Family courts in the UK are shrouded in secrecy, with many decisions taken behind closed doors. The rationale behind such decisions is rarely made public.
But given that transparency breeds accountability, organisations resistant to transparency effectively place themselves in the firing line.
In light of this, tentative proposals are being considered to make family courts more open. But would this really be a positive move?There have been two judicial reviews of the family court system in the past two years. The first concluded in May 2006, with the then constitutional affairs minister Harriet Harman declaring: “In this day and age, it is hard for people to value what they cannot see. It is hard for people to have confidence in something that is closed. It is impossible to defend a system from accusations of bias and discrimination if it operates behind closed doors.”
Judicial goings on are filtered to the public via the press and the initial media response to this was positive. The Labour Government’s transparency drive would, we thought, create greater freedom for the press in family courts.
We would be given greater insight into decisions concerning children who have been removed from parental custody. Fathers’ rights groups would be able to reveal more about their circumstances. More salaciously, we would get access to every detail of Paul McCartney’s interminable divorce battle with Heather Mills.
It was always going to be too good to be true.
It is nearly two years since Harman’s speech and only last month did her successor, justice minister Bridget Prentice, offer a limited insight into how the new and improved family courts would operate.
There will be a pilot scheme in three cities aimed at giving courts the power to publish their rulings. If successful, the scheme will be rolled out across England and Wales.
Such cases would include decisions concerning children who have been taken into care and other cases that change the course of the law, such as expert opinion, medical decisions or human rights issues. The subjects of such decisions, however, will be kept anonymous. It is understandable and only right that the courts should protect the privacy of a child, particularly if that child has been the victim of abuse.
“In all these cases, the welfare of the child is the most important thing,” comments Mishcon de Reya partner David Lister. “If the kids are identified it would end up in a feeding frenzy.”
But it is also right that the organisations involved in the decision to take a child away from its parents should be open to greater scrutiny. As the law stands, we have access to the names of local authorities that acted on emotive cases.
If there is to be standardised anonymity around the subjects of the decision, will that anonymity be extended to cover the social services, police, local hospitals or local authorities that have acted on the case?Family law organisation Resolution has its own reservations about the greater detail concerning anonymous judgments. Jane McCulloch, vice-chair of the organisation, which represents 5,000 family lawyers, reels off a list of questions: “Who is going to prepare these judgments? How will it be made anonymous? How will it be paid for? How would you get it out there without identifying the child? Who would enforce the necessary restrictions on the press?”That said, McCulloch insists that the Government has listened to concerns over the need to protect the privacy of the child. Her main concerns are to do with the practicality of the arrangements.
Opinion is split over whether divorce cases should be made public. James Stewart, a partner with Manches, is clear on his position: “All family proceedings in the US are held in the public eye. Clearly a fine balance has to be struck between access to justice and justice being seen to be done, and protecting the rights of the child. But while that is in keeping with cases concerning children, it is limited justification for keeping financial proceedings secret.”
The McCartney-Mills divorce has illustrated the high levels of speculation involved when information is scarce. The presiding judge Mr Justice Bennett has slapped a gagging order on the case, prohibiting either side from talking to the press. But if McCartney’s wealth were in the public eye along with Mills’ claims, there would be little room for speculation about any potential deal. It may also drive a large spike into the anti-Mills stories, which have become commonplace in the national press lately.

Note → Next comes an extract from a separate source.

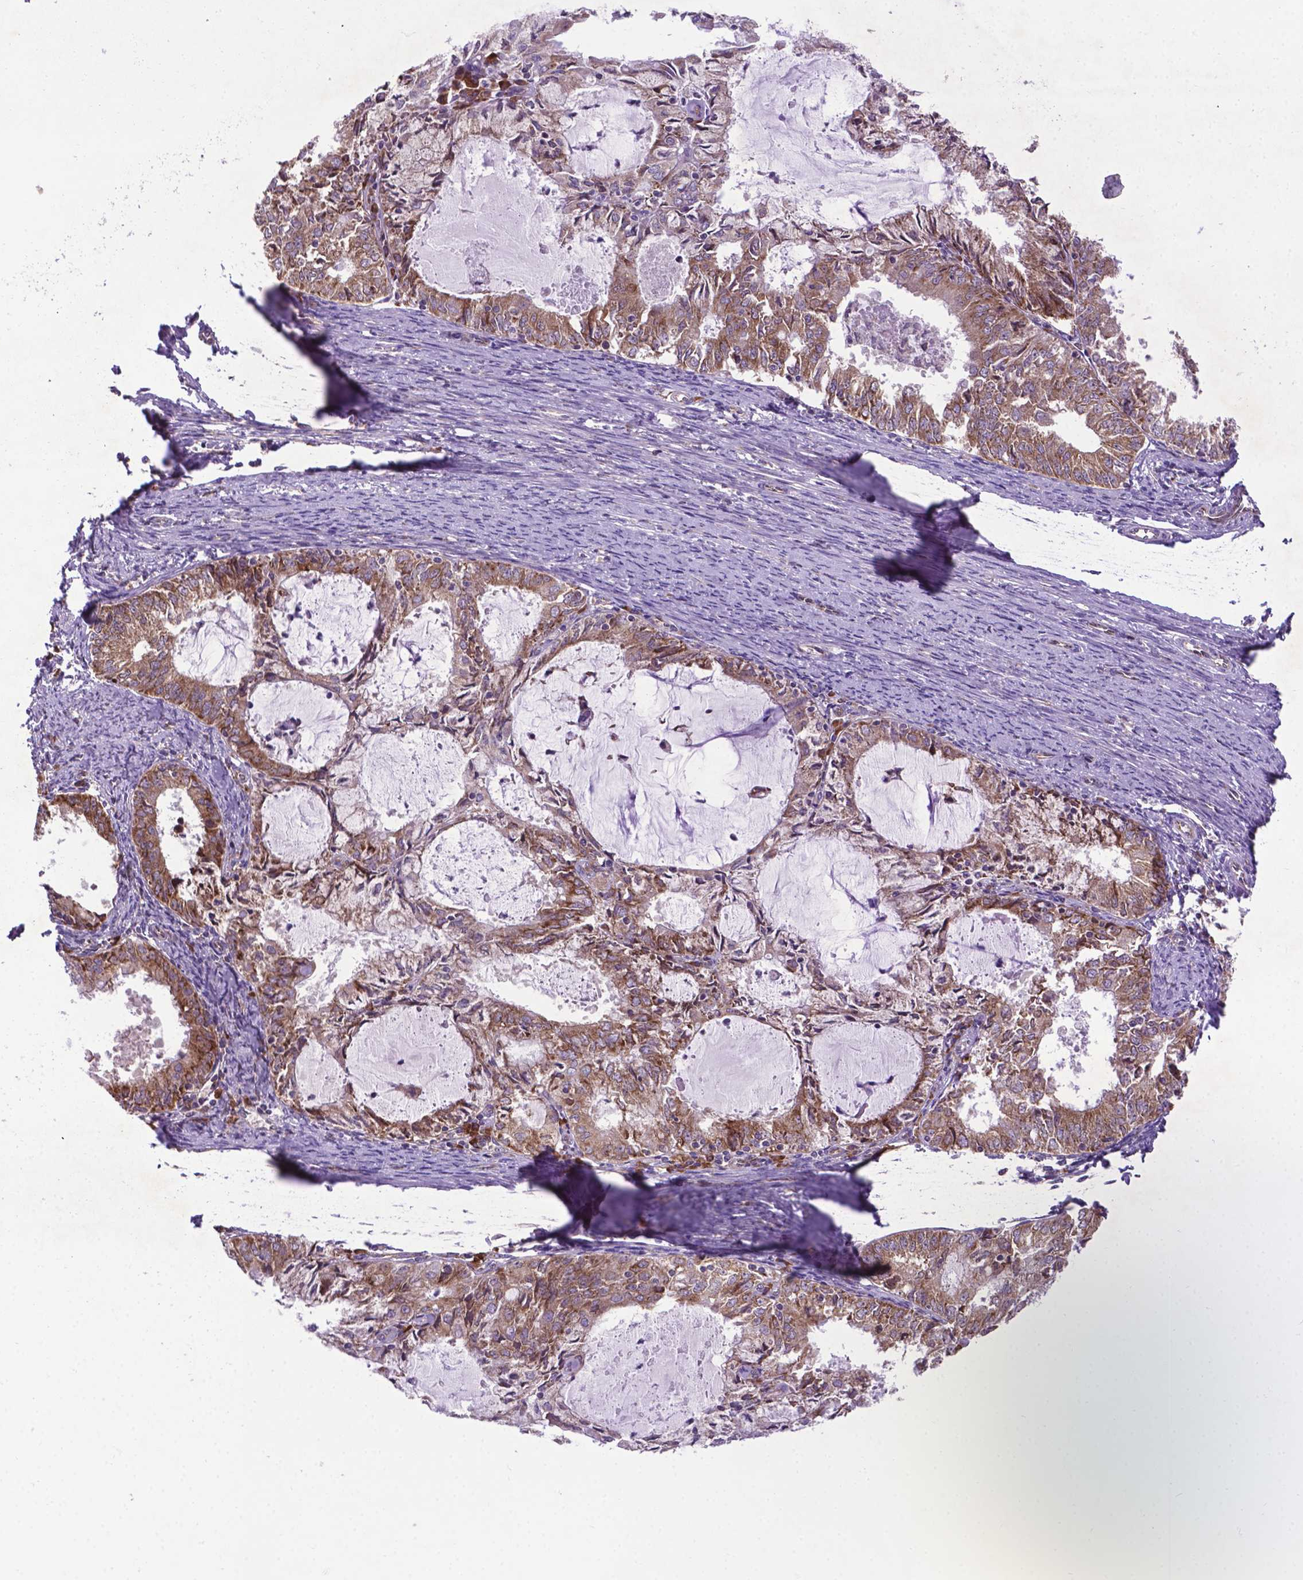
{"staining": {"intensity": "moderate", "quantity": ">75%", "location": "cytoplasmic/membranous"}, "tissue": "endometrial cancer", "cell_type": "Tumor cells", "image_type": "cancer", "snomed": [{"axis": "morphology", "description": "Adenocarcinoma, NOS"}, {"axis": "topography", "description": "Endometrium"}], "caption": "Adenocarcinoma (endometrial) was stained to show a protein in brown. There is medium levels of moderate cytoplasmic/membranous expression in approximately >75% of tumor cells.", "gene": "WDR83OS", "patient": {"sex": "female", "age": 57}}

For Stewart, the argument is simple: if cohabiting couples have to air their financial laundry in public, why does the same rule not also apply to married couples?”Justice needs to be seen to be done – it puts to rest any challenges that may later arise,” he says, adding: “It’s strange that certain courts are open and others are closed.”
It’s a valid point. However, as Lister vehemently argues, by making finances public “you would end up with the opposing side wanting all the money. Settlements would spin out of control and there would be a threat of emotional blackmail.”
And, of course, once information becomes public property those involved in a case face a trial by media. As Lister says, why should the press determine such issues?”The judiciary is the party that needs to know the outcomes of these cases – why does the press even need to know?” he asks.
In its drive to make family courts more transparent, the Ministry of Justice proposes to give judges in magistrate courts the power to remove the press at their discretion.
This has rightly enraged the Newspaper Society, which accuses the Government of taking “a grossly backward step that will do nothing to restore public confidence in the family courts”.
Partial information is dangerous ground for journalists as it can lead to assumptions being made and opinions being passed off as fact. Either the family court has to be fully transparent and therefore accountable in the public eye, or there should be greater controls in place to prevent abuse of the system and these should be publicly accountable.
A balance has to be struck and that balance has to be for the greater good. By effectively closing the doors on journalists, and by extension the public, the family court will continue to be accused of being a secretive and less than trustworthy body.